The elixir of long life is a bitter, alcohol-heavy concoction — if you trust a 150-year-old bottle unearthed at a hotel construction site in New York’s Lower East Side.
The site, once a German beer garden and music hall called the Atlantic Garden, contained hundreds of liquor bottles dating from as far back as the 1850s.
Among them was a greenish glass vial that was believed to help people cheat death.
Intrigued, the team behind the find at Chrysalis Archaeology tracked down the historic recipe in Germany. They found it in a 19th-century medical guide.
The ingredients included aloe, gentian, rhubarb, Spanish saffron, Zedoary (white turmeric), and one part water to three parts alcohol.
“Many of the ingredients are still used in herbal medicine or as natural remedies,” Alyssa Loorya, the president of Chrysalis, told Discovery News.
Aloe has an anti-inflammatory effect, gentian root and powdered rhubarb help digestion, the Zedoary (white turmeric) spice is said to purify the blood and help cell regeneration, while Spanish saffron is used to treat a number of health conditions, including depression.
With the tiny Elixir of Life bottle held less than an ounce, it’s likely that the bitter potion was taken one drop at a time.
Loorya’s team also unearthed another bottle that contained a popular 19th-century medicinal drink.
It was labeled Dr. Hostetter’s Stomach Bitters and it was indeed bitter.
The drink turned out to contain gentian root, orange peel, cinnamon, anise, coriander seed, cardamom seed, peruvian bark, gum kino, grain alcohol, water and sugar.

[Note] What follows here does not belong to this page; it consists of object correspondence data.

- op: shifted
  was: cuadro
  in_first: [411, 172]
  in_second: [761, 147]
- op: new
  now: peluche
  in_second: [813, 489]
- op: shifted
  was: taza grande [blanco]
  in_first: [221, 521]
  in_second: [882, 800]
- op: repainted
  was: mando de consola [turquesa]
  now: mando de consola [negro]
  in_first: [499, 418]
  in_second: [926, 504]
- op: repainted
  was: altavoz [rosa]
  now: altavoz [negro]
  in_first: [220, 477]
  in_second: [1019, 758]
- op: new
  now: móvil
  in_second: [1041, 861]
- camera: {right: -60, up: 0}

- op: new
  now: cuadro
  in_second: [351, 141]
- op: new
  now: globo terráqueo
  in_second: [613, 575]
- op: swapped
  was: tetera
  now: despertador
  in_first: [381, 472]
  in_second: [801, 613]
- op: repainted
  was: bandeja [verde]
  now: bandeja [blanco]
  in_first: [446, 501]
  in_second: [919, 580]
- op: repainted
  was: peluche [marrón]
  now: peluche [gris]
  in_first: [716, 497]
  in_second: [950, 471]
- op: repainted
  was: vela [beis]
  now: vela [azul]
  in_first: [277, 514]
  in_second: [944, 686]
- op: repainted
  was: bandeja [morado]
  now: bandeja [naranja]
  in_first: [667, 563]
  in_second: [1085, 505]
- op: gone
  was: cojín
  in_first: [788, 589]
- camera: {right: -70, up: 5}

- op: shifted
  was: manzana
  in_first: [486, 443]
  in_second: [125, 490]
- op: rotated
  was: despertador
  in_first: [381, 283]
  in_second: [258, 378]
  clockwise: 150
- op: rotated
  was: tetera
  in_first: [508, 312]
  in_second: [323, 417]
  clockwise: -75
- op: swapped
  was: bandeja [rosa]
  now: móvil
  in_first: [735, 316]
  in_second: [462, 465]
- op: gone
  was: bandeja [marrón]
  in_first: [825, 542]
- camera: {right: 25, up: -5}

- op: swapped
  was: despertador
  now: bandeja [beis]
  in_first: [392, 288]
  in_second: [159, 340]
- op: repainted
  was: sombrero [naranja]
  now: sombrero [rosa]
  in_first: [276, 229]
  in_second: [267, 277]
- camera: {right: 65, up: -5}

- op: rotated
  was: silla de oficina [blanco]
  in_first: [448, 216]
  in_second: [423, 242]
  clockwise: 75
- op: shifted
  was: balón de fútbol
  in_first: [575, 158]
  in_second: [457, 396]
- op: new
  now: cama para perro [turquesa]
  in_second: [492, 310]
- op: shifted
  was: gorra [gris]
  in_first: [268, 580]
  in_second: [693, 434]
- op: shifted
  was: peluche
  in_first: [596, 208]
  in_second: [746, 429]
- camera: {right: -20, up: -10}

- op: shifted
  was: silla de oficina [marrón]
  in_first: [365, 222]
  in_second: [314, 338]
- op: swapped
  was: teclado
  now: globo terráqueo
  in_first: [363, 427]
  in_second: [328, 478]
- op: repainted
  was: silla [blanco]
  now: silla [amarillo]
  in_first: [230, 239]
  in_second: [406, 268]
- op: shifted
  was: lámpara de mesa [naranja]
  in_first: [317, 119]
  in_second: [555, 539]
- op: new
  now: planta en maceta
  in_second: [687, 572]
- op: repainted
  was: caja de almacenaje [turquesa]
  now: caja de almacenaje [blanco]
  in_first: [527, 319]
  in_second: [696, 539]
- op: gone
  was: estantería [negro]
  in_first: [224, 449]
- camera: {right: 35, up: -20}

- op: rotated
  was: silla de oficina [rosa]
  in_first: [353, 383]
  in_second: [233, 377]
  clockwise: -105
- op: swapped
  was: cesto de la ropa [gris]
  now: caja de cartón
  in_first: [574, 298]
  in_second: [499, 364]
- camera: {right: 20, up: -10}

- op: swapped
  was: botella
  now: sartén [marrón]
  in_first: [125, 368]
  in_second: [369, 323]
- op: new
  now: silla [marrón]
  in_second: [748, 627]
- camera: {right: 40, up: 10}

“We read Dr. Hostetter’s was so popular that it was served by the glass in bars throughout the U.S., including Alaska,” Loorya said.
Since both the Elixir of Life and Dr. Hostetter’s formulas required copious amounts of alcohol as a medium, “it may have been difficult for consumers to determine whether the active ingredients were actually effective,” Loorya added.